▶ **ASSIGNMENT**
In the records below, find the line containing "são o mais nítido possível." and repeat it and every line after it exactly, without pictures.
[[ DATASET RECORDS, beginning ]]
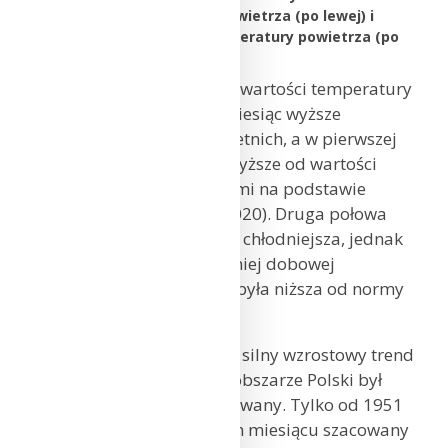
maksymalnej temperatury powietrza (po lewej) i
kwantyla 5% minimalnej temperatury powietrza (po
prawej) w styczniu 2023 r.
W styczniu średnie dobowe wartości temperatury
powietrza były przez cały miesiąc wyższe
od średnich wartości wieloletnich, a w pierwszej
jego połowie wielokrotnie wyższe od wartości
kwantyla 95% (wyznaczonymi na podstawie
pomiarów w latach 1991-2020). Druga połowa
stycznia była zdecydowanie chłodniejsza, jednak
żadnego dnia wartość średniej dobowej
temperatury powietrza nie była niższa od normy
wieloletniej
Występujący od szeregu lat silny wzrostowy trend
temperatury powietrza na obszarze Polski był
w styczniu 2023 r. kontynuowany. Tylko od 1951
r. wzrost temperatury w tym miesiącu szacowany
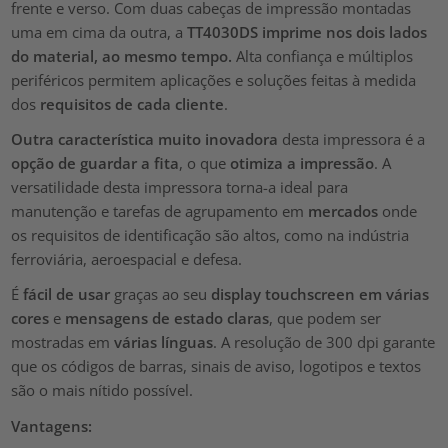
frente e verso. Com duas cabeças de impressão montadas
uma em cima da outra, a
TT4030DS imprime nos dois lados
do material, ao mesmo tempo.
Alta confiança e múltiplos
periféricos permitem aplicações e soluções feitas à medida
dos
requisitos de cada cliente
.
Outra característica muito inovadora
desta impressora é a
opção de guardar a fita
, o que
otimiza a impressão
. A
versatilidade desta impressora torna-a ideal para
manutenção e tarefas de agrupamento em
mercados
onde
os requisitos de identificação são altos, como na indústria
ferroviária, aeroespacial e defesa.
É
fácil de usar
graças ao seu
display touchscreen
em várias
cores
e
mensagens de estado claras
, que podem ser
mostradas em
várias línguas
. A resolução de 300 dpi garante
que os códigos de barras, sinais de aviso, logotipos e textos
são o mais nítido possível.
Vantagens:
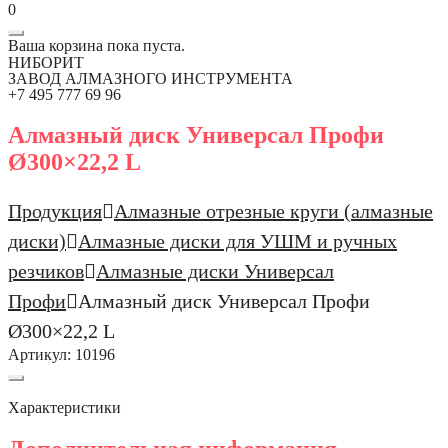
0
Ваша корзина пока пуста.
НИБОРИТ
ЗАВОД АЛМАЗНОГО ИНСТРУМЕНТА
+7 495 777 69 96
Алмазный диск Универсал Профи
Ø300×22,2 L
Продукция
Алмазные отрезные круги (алмазные
диски)
Алмазные диски для УШМ и ручных
резчиков
Алмазные диски Универсал
Профи
Алмазный диск Универсал Профи
Ø300×22,2 L
Артикул:
10196
Характеристики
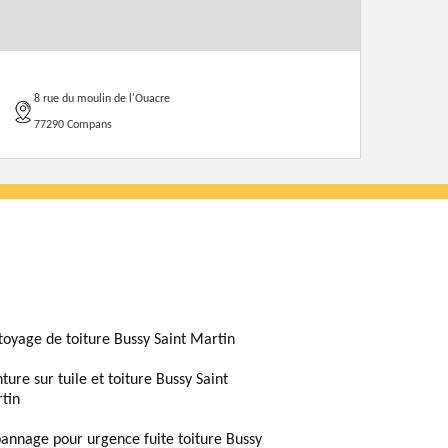
8 rue du moulin de l'Ouacre
77290 Compans
toyage de toiture Bussy Saint Martin
ture sur tuile et toiture Bussy Saint
tin
annage pour urgence fuite toiture Bussy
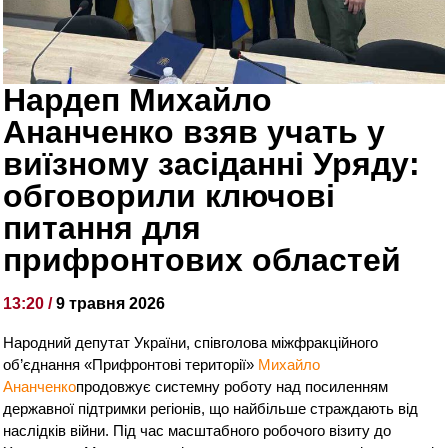
Нардеп Михайло
Ананченко взяв учать у
виїзному засіданні Уряду:
обговорили ключові
питання для
прифронтових областей
13:20 /
9 травня 2026
Народний депутат України, співголова міжфракційного
об’єднання «Прифронтові території»
Михайло
Ананченко
продовжує системну роботу над посиленням
державної підтримки регіонів, що найбільше страждають від
наслідків війни. Під час масштабного робочого візиту до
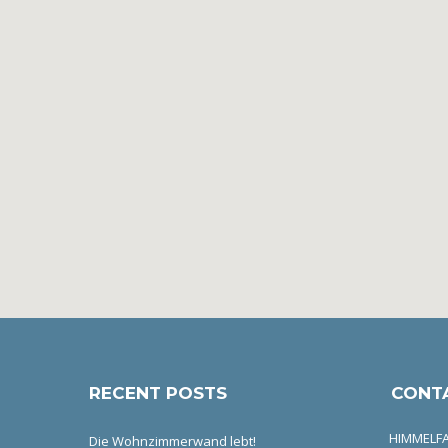
RECENT POSTS
CONT
HIMMELFA
Die Wohnzimmerwand lebt!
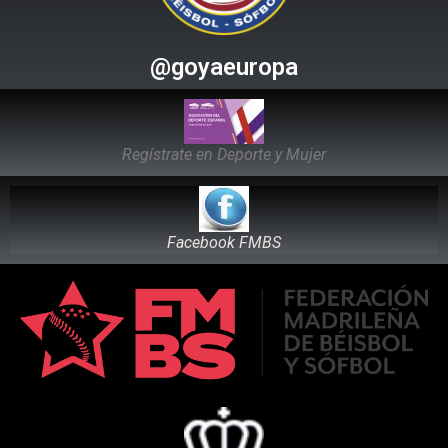
@goyaeuropa
Regístrate en Deporte y Mujer
Facebook FMBS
[[ DATASET RECORDS, end ]]
▶ **REPLY TO THE EXERCISE**
são o mais nítido possível.
Vantagens:
0
Ваша корзина пока пуста.
НИБОРИТ
ЗАВОД АЛМАЗНОГО ИНСТРУМЕНТА
+7 495 777 69 96
Алмазный диск Универсал Профи
Ø300×22,2 L
Продукция
Алмазные отрезные круги (алмазные
диски)
Алмазные диски для УШМ и ручных
резчиков
Алмазные диски Универсал
Профи
Алмазный диск Универсал Профи
Ø300×22,2 L
Артикул:
10196
Характеристики
8 rue du moulin de l'Ouacre
77290 Compans
toyage de toiture Bussy Saint Martin
ture sur tuile et toiture Bussy Saint
tin
annage pour urgence fuite toiture Bussy
Нардеп Михайло
Ананченко взяв учать у
виїзному засіданні Уряду:
обговорили ключові
питання для
прифронтових областей
13:20 /
9 травня 2026
Народний депутат України, співголова міжфракційного
об’єднання «Прифронтові території»
Михайло
Ананченко
продовжує системну роботу над посиленням
державної підтримки регіонів, що найбільше страждають від
наслідків війни. Під час масштабного робочого візиту до
RECENT POSTS
CONT
HIMMELFA
Die Wohnzimmerwand lebt!
@goyaeuropa
Regístrate en Deporte y Mujer
Facebook FMBS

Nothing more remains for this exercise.